## Records for the exercise
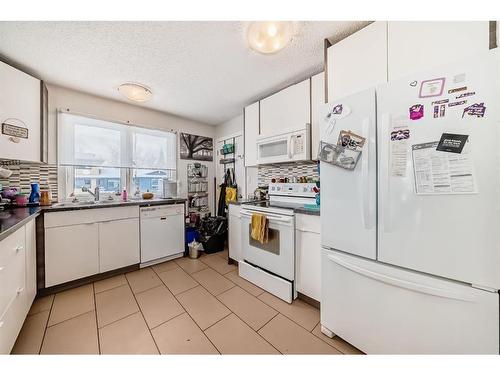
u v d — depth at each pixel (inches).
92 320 59.3
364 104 44.9
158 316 61.4
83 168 98.1
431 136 36.1
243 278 86.2
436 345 36.6
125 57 67.6
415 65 43.1
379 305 43.3
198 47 63.1
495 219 31.0
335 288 51.3
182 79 83.0
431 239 36.4
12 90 66.2
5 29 53.9
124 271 90.5
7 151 64.9
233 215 100.0
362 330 46.1
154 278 86.0
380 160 42.2
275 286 72.2
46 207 73.9
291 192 84.5
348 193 48.1
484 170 31.6
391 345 41.7
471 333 33.4
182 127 133.0
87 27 53.9
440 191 35.3
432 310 36.9
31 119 71.9
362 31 51.3
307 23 53.7
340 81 55.8
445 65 34.9
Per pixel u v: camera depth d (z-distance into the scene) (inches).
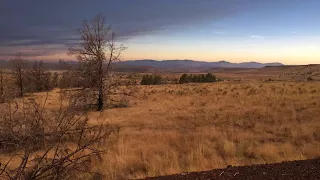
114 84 1055.6
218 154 373.1
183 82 3341.5
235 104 926.4
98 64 989.8
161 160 329.4
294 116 627.5
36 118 189.2
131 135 520.7
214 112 783.7
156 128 612.1
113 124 651.5
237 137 469.1
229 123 625.9
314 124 538.9
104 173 288.5
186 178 222.1
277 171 228.5
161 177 230.2
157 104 1112.2
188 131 559.2
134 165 325.7
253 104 893.2
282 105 813.9
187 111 847.1
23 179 184.7
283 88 1337.4
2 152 211.5
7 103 184.7
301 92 1118.4
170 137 476.4
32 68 1299.2
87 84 960.9
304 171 226.2
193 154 349.4
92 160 310.2
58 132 197.2
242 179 215.0
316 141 423.2
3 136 182.5
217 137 471.5
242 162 335.9
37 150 198.2
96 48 1010.7
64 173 211.6
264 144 410.9
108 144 413.7
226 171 233.5
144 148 396.5
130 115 832.3
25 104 188.4
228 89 1533.0
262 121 621.0
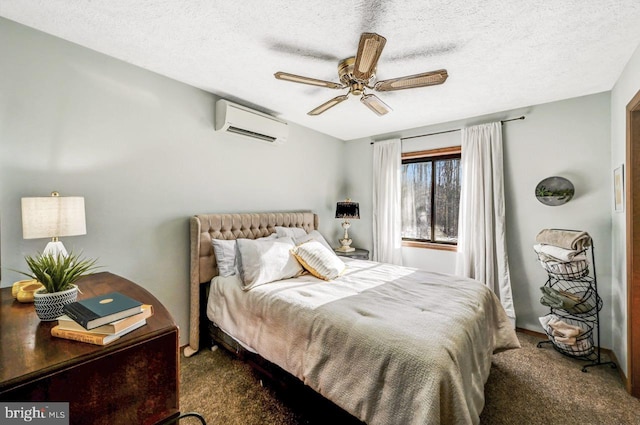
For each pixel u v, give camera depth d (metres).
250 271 2.08
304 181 3.68
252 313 1.88
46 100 1.70
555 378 2.02
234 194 2.82
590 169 2.50
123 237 2.04
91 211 1.88
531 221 2.79
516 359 2.29
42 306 1.02
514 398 1.80
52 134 1.72
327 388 1.34
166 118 2.27
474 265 3.05
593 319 2.47
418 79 1.73
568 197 2.55
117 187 2.00
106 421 0.84
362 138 4.19
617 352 2.21
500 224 2.86
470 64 2.00
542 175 2.73
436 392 1.04
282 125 3.03
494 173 2.91
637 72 1.77
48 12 1.51
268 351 1.69
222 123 2.54
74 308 0.94
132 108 2.07
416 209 3.74
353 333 1.34
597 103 2.48
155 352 0.95
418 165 3.72
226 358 2.22
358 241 4.22
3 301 1.26
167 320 1.06
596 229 2.47
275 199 3.28
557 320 2.43
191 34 1.69
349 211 3.73
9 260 1.57
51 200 1.47
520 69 2.07
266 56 1.93
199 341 2.32
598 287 2.46
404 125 3.52
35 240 1.66
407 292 1.91
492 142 2.94
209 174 2.59
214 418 1.59
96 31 1.67
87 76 1.86
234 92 2.56
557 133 2.66
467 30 1.61
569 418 1.63
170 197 2.31
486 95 2.55
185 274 2.41
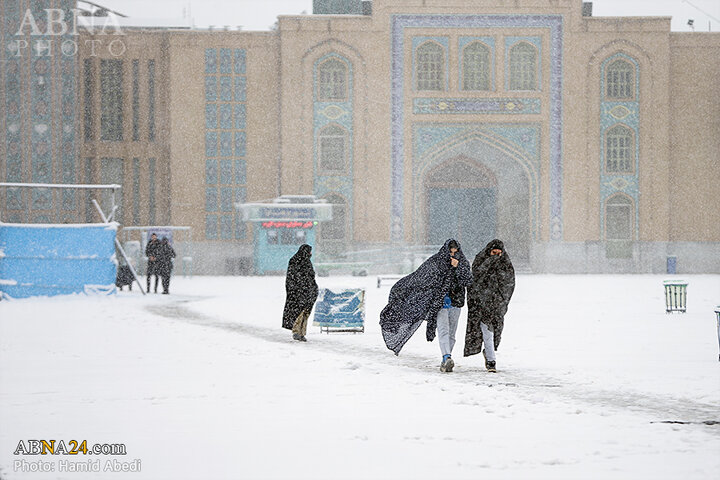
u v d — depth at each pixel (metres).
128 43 133.88
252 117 134.00
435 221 136.50
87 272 75.88
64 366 32.50
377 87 132.12
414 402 23.84
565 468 15.74
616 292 82.31
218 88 133.75
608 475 15.14
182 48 133.50
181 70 133.38
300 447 17.84
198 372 30.66
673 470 15.52
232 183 134.00
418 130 132.62
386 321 33.31
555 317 54.19
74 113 132.50
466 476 15.14
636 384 26.95
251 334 45.88
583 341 40.56
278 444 18.16
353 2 141.50
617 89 132.12
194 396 25.11
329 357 35.38
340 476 15.23
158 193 134.38
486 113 132.00
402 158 132.12
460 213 136.38
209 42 133.62
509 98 132.00
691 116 132.88
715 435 18.97
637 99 131.88
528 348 37.94
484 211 136.38
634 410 22.45
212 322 53.03
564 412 22.06
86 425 20.61
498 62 132.38
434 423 20.58
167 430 19.89
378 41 132.12
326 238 132.50
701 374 29.12
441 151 132.50
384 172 132.12
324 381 28.22
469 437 18.80
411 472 15.50
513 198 136.00
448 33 132.25
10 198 131.75
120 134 134.12
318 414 21.92
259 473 15.54
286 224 124.56
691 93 132.75
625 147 132.50
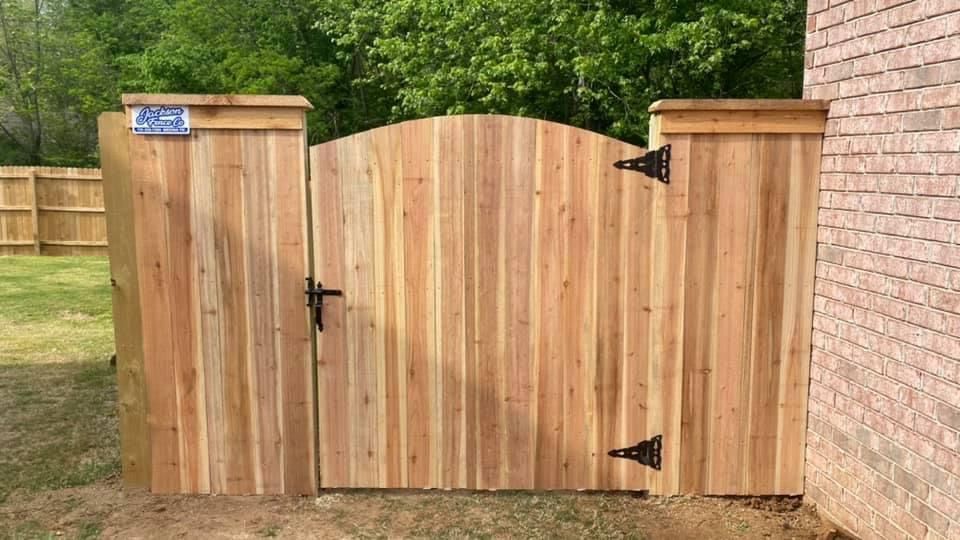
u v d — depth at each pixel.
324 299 3.91
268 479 4.05
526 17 12.31
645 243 3.84
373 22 16.81
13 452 4.63
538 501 3.98
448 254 3.88
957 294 2.85
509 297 3.90
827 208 3.73
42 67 23.03
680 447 3.98
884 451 3.30
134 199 3.84
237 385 3.98
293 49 19.53
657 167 3.78
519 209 3.84
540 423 3.99
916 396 3.08
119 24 24.70
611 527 3.72
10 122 24.19
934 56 2.95
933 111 2.96
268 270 3.88
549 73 12.71
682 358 3.91
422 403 3.99
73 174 15.47
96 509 3.89
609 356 3.93
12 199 15.30
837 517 3.68
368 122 20.44
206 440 4.02
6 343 7.54
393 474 4.05
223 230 3.86
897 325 3.20
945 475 2.92
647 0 12.11
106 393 5.84
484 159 3.81
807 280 3.85
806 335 3.89
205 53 17.42
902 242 3.15
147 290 3.91
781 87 13.71
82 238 15.68
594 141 3.79
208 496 4.05
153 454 4.04
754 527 3.72
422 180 3.83
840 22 3.59
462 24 13.25
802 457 3.98
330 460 4.05
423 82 14.24
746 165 3.77
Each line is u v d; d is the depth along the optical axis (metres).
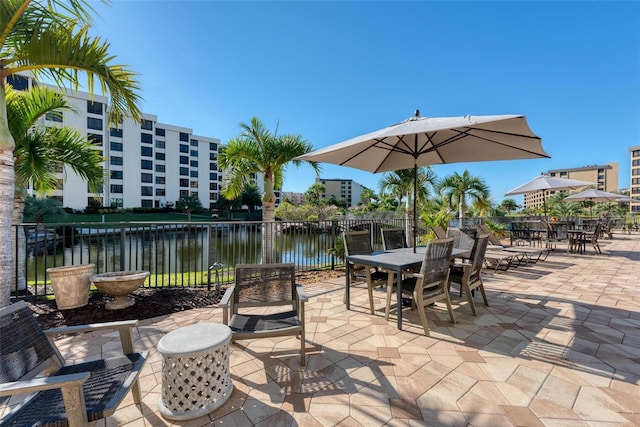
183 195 45.38
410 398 1.87
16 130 4.31
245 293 2.58
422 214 10.18
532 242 10.44
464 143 3.94
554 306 3.68
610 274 5.54
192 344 1.76
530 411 1.74
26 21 2.85
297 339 2.76
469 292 3.39
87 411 1.21
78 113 5.19
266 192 7.25
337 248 6.41
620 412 1.72
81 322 3.20
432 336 2.82
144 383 2.08
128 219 33.53
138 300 3.86
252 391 1.96
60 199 31.92
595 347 2.56
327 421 1.67
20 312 1.51
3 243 2.91
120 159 37.62
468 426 1.62
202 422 1.67
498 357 2.40
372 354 2.47
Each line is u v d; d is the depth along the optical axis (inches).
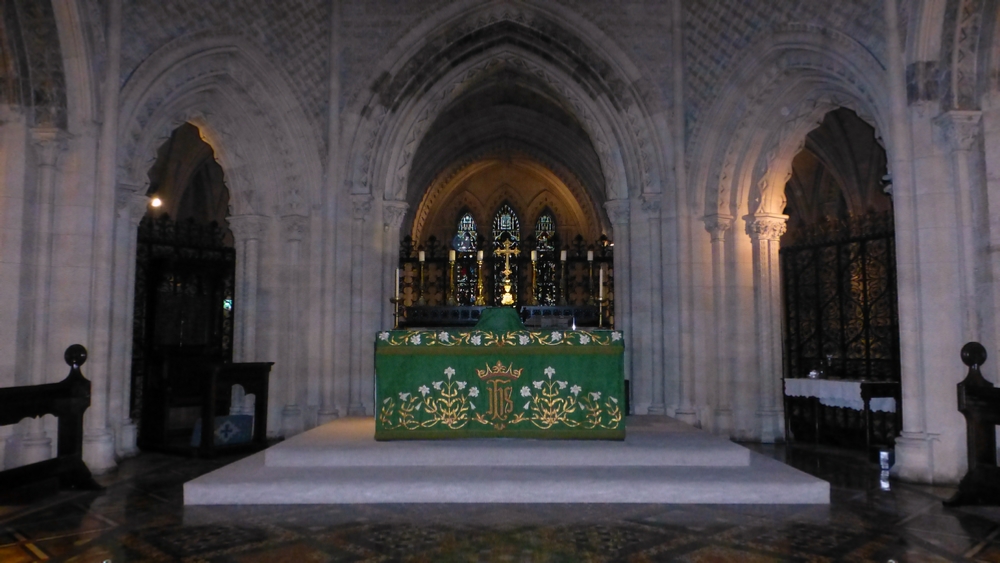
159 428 437.1
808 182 874.1
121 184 395.5
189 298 530.6
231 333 588.1
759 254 487.8
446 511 273.3
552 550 224.1
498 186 1198.9
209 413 410.9
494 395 343.9
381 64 509.4
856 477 346.3
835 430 494.3
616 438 339.3
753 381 483.5
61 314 358.3
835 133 778.8
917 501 293.1
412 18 514.3
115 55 378.0
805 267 569.0
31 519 264.7
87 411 363.3
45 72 352.8
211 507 281.6
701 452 323.0
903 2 348.2
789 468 316.8
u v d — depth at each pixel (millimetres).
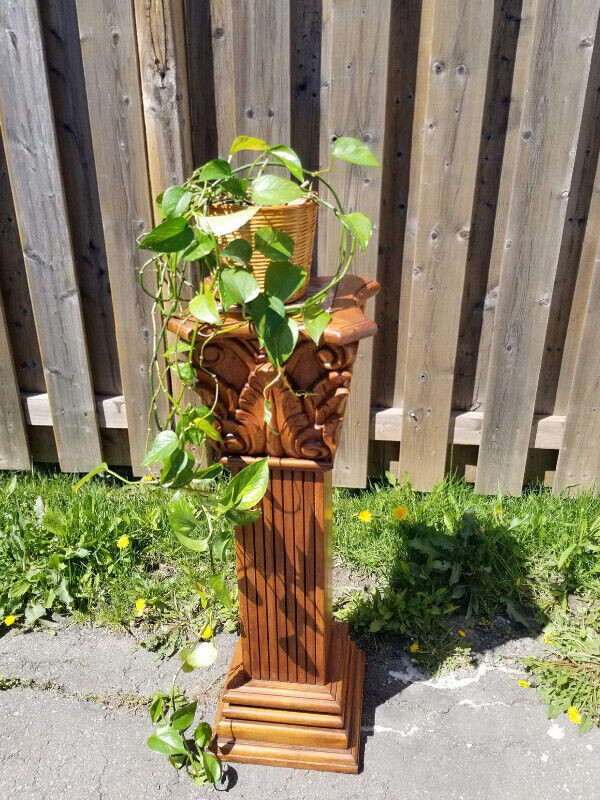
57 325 2691
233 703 1817
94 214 2592
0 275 2727
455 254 2445
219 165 1264
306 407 1439
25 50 2291
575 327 2607
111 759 1835
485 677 2057
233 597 2318
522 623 2246
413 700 1987
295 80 2338
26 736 1899
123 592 2330
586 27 2115
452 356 2598
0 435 2939
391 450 2898
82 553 2381
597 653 2078
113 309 2750
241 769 1800
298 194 1248
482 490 2820
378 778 1771
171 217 1284
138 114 2328
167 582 2383
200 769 1773
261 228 1272
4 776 1790
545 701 1970
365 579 2445
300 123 2395
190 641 2197
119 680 2076
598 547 2410
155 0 2164
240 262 1327
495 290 2574
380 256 2568
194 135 2457
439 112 2266
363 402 2695
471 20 2139
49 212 2508
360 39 2205
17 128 2391
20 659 2148
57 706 1990
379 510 2668
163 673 2096
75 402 2828
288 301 1478
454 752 1836
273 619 1729
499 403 2656
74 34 2328
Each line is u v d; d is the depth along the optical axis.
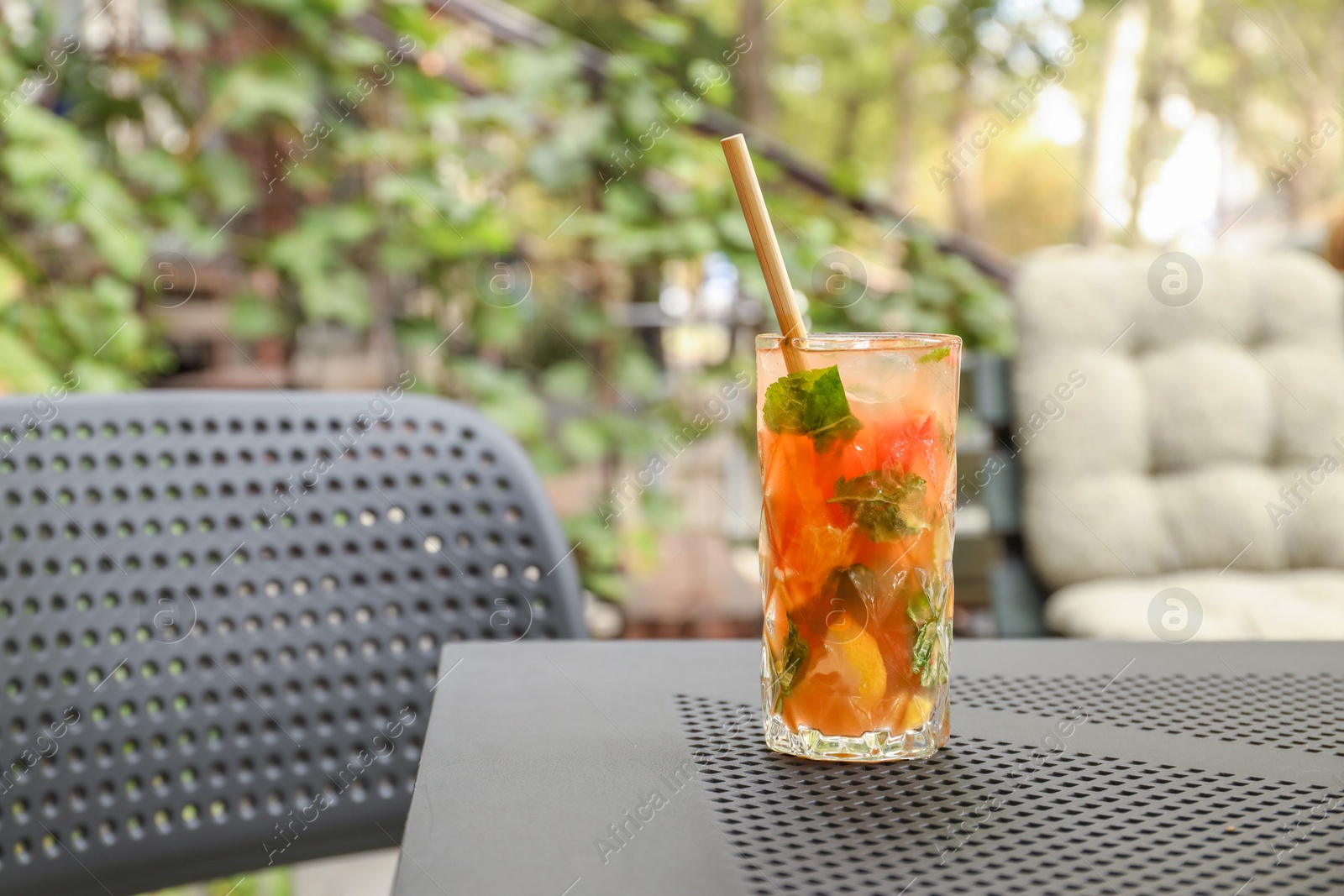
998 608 1.62
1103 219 6.50
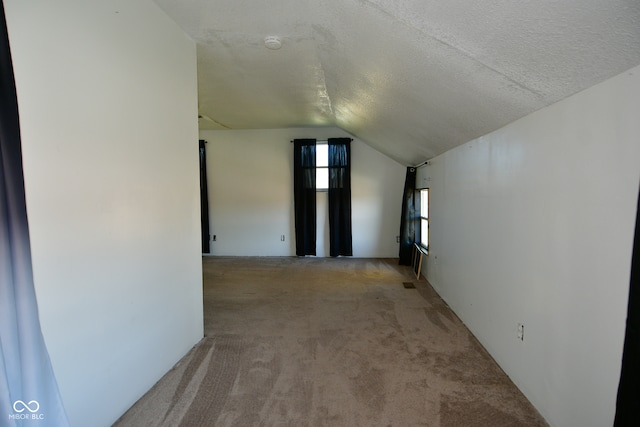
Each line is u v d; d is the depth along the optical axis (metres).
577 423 1.42
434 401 1.85
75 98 1.46
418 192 5.33
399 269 5.25
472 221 2.73
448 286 3.49
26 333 1.12
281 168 6.33
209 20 2.19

## Task prompt
Each line from the one that contains "411 472 15.50" down to the one that contains "57 325 2691" is to be returned exactly as it stands above, both ends included, with pictures removed.

## Exercise response
411 472 15.50
513 198 136.00
448 33 132.25
10 198 131.75
120 134 134.12
318 414 21.92
259 473 15.54
286 224 124.56
691 93 132.75
625 147 132.50
u v d — depth at each pixel.
324 299 3.91
268 479 4.05
526 17 12.31
645 243 3.84
373 22 16.81
13 452 4.63
538 501 3.98
448 254 3.88
957 294 2.85
509 297 3.90
827 208 3.73
42 67 23.03
680 447 3.98
884 451 3.30
134 199 3.84
237 385 3.98
293 49 19.53
657 167 3.78
519 209 3.84
540 423 3.99
916 396 3.08
119 24 24.70
611 527 3.72
10 122 24.19
934 56 2.95
933 111 2.96
268 270 3.88
549 73 12.71
682 358 3.91
422 403 3.99
73 174 15.47
96 509 3.89
609 356 3.93
12 199 15.30
837 517 3.68
368 122 20.44
206 440 4.02
6 343 7.54
393 474 4.05
223 230 3.86
897 325 3.20
945 475 2.92
647 0 12.11
106 393 5.84
484 159 3.81
807 280 3.85
806 335 3.89
205 53 17.42
902 242 3.15
147 290 3.91
781 87 13.71
82 238 15.68
594 141 3.79
208 496 4.05
153 454 4.04
754 527 3.72
422 180 3.83
840 22 3.59
462 24 13.25
802 457 3.98
330 460 4.05
423 82 14.24
746 165 3.77
Each line is u v d; d is the depth along the optical axis (metres).
183 195 45.38
410 398 1.87
16 130 4.31
245 293 2.58
422 214 10.18
532 242 10.44
464 143 3.94
554 306 3.68
610 274 5.54
192 344 1.76
530 411 1.74
26 21 2.85
297 339 2.76
469 292 3.39
87 411 1.21
78 113 5.19
266 192 7.25
337 248 6.41
620 412 1.72
81 322 3.20
432 336 2.82
144 383 2.08
128 219 33.53
138 300 3.86
252 391 1.96
60 199 31.92
595 347 2.56
327 421 1.67
20 312 1.51
3 243 2.91
120 159 37.62
468 426 1.62
202 422 1.67
498 357 2.40
372 354 2.47
Each line is u v d; d is the depth along the optical axis (inches).
159 428 437.1
808 182 874.1
121 184 395.5
189 298 530.6
231 333 588.1
759 254 487.8
446 511 273.3
552 550 224.1
498 186 1198.9
209 413 410.9
494 395 343.9
381 64 509.4
856 477 346.3
835 430 494.3
616 438 339.3
753 381 483.5
61 314 358.3
835 133 778.8
917 501 293.1
412 18 514.3
115 55 378.0
805 267 569.0
31 519 264.7
87 411 363.3
45 72 352.8
211 507 281.6
701 452 323.0
903 2 348.2
789 468 316.8
u v d — depth at each pixel (millimetres).
57 325 2691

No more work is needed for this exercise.